*TASK BRIEF:*
Reproduce all the data exactly, without pictures.

[Records excerpted from a collection]
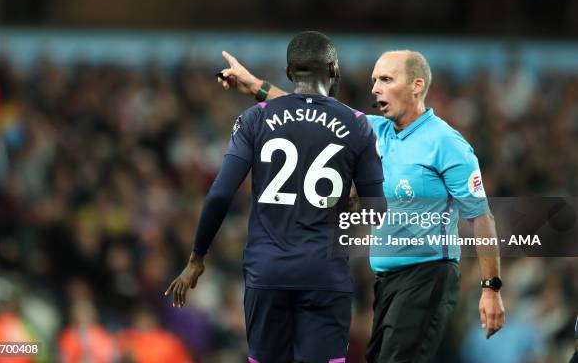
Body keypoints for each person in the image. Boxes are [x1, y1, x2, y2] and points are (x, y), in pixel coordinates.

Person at [217, 48, 506, 362]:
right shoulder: (375, 131)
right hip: (387, 282)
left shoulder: (447, 144)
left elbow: (481, 217)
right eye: (373, 80)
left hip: (429, 276)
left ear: (416, 85)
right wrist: (255, 86)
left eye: (386, 79)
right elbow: (311, 112)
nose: (375, 88)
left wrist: (490, 288)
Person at [166, 31, 386, 363]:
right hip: (325, 274)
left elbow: (219, 195)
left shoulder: (255, 119)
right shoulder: (357, 126)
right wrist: (349, 205)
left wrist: (197, 259)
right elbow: (377, 213)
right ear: (333, 71)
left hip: (266, 273)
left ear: (288, 73)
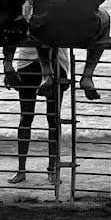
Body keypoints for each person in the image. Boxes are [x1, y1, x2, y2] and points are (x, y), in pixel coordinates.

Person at [8, 47, 70, 185]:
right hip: (28, 62)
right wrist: (8, 66)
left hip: (56, 61)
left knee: (53, 119)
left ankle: (52, 169)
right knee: (26, 117)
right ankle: (21, 170)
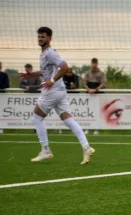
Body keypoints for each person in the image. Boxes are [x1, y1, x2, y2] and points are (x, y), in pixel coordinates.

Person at [20, 27, 95, 164]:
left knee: (37, 117)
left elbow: (65, 67)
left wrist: (52, 81)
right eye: (39, 37)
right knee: (67, 119)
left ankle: (45, 150)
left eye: (43, 37)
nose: (40, 39)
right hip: (60, 91)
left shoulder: (50, 53)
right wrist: (31, 74)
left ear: (49, 38)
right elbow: (45, 71)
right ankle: (86, 147)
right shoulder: (44, 54)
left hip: (52, 90)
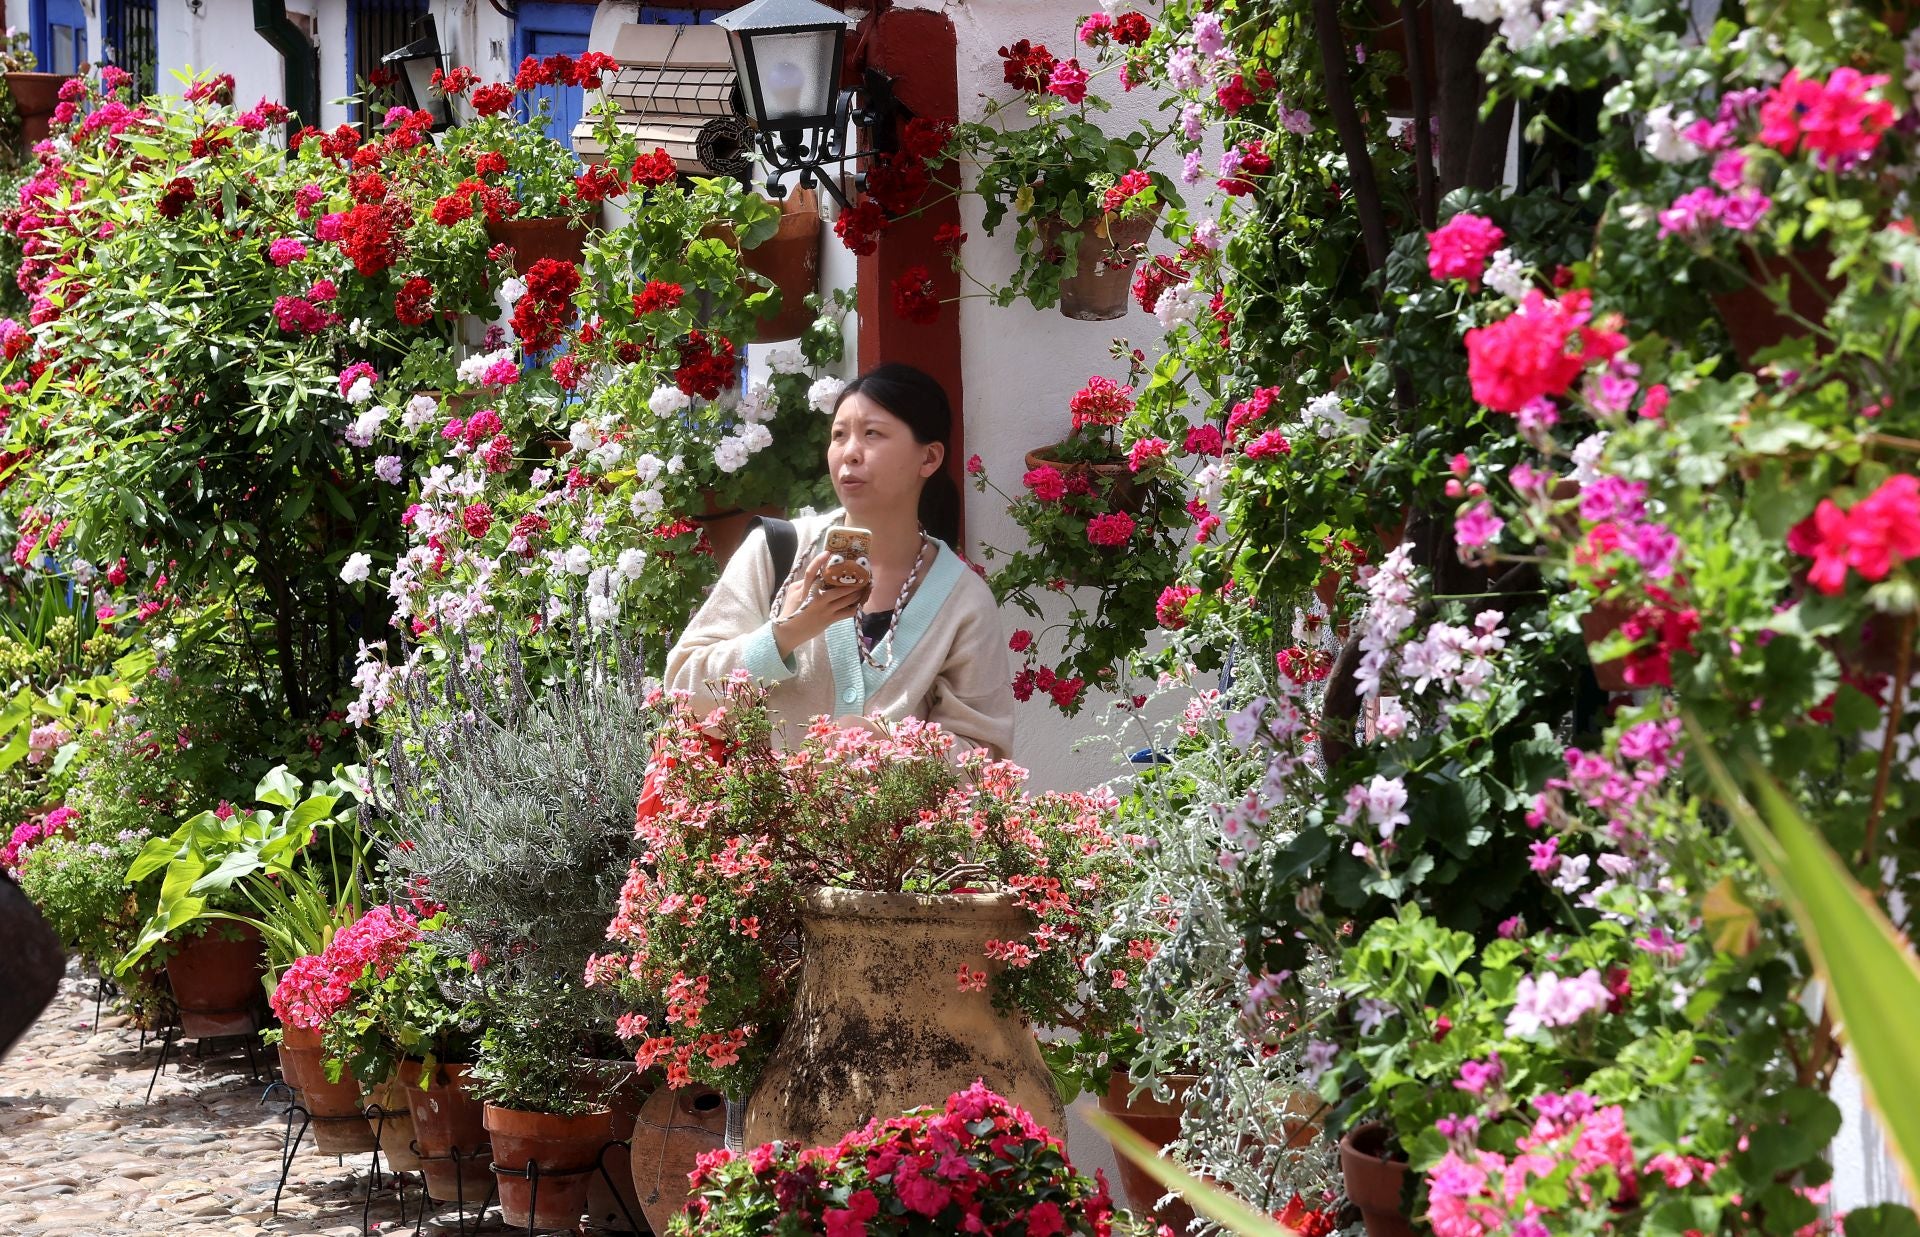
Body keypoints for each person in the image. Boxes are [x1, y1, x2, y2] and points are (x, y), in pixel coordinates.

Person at [666, 363, 1014, 758]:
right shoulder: (776, 551)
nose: (849, 452)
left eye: (872, 433)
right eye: (839, 435)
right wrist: (784, 634)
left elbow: (985, 756)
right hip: (758, 800)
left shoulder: (963, 600)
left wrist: (889, 747)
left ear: (929, 458)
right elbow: (681, 688)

*SOLUTION TO THIS TASK:*
Body keypoints for each person in the image. Boxes are [x1, y1, x2, y2] and points are (x, y), in pixel coordinates.

Person at [217, 48, 506, 362]:
right shoulder: (375, 131)
right hip: (387, 282)
left shoulder: (447, 144)
left elbow: (481, 217)
right eye: (373, 80)
left hip: (429, 276)
left ear: (416, 85)
right wrist: (255, 86)
left eye: (386, 79)
right elbow: (311, 112)
nose: (375, 88)
left wrist: (490, 288)
Person at [166, 31, 386, 363]:
right hip: (325, 274)
left elbow: (219, 195)
left shoulder: (255, 119)
right shoulder: (357, 126)
right wrist: (349, 205)
left wrist: (197, 259)
right elbow: (377, 213)
right ear: (333, 71)
left hip: (266, 273)
left ear: (288, 73)
Body keypoints for each person in the image. Boxes are [x1, y1, x2, y2] and points are (x, y), in pixel coordinates.

Person at [8, 47, 70, 185]:
right hip: (28, 62)
right wrist: (8, 66)
left hip: (56, 61)
left knee: (53, 119)
left ankle: (52, 169)
right knee: (26, 117)
right ankle: (21, 170)
Body keypoints for each person in the image. Boxes are [x1, y1, x2, y2] and points are (x, y), in pixel coordinates.

Person at [20, 27, 95, 164]:
left knee: (37, 117)
left elbow: (65, 67)
left wrist: (52, 81)
right eye: (39, 37)
right knee: (67, 119)
left ankle: (45, 150)
left eye: (43, 37)
nose: (40, 39)
right hip: (60, 91)
left shoulder: (50, 53)
right wrist: (31, 74)
left ear: (49, 38)
right elbow: (45, 71)
right ankle: (86, 147)
right shoulder: (44, 54)
left hip: (52, 90)
Body keypoints for each person in the image. Boxes are [x1, y1, x2, y2] and points are (x, y), in pixel coordinates.

Person at [666, 363, 1014, 758]:
right shoulder: (776, 551)
nose: (849, 452)
left eye: (872, 433)
right eye: (839, 435)
right wrist: (784, 634)
left elbow: (985, 756)
right hip: (758, 800)
left shoulder: (963, 600)
left wrist: (889, 747)
left ear: (929, 458)
right elbow: (681, 688)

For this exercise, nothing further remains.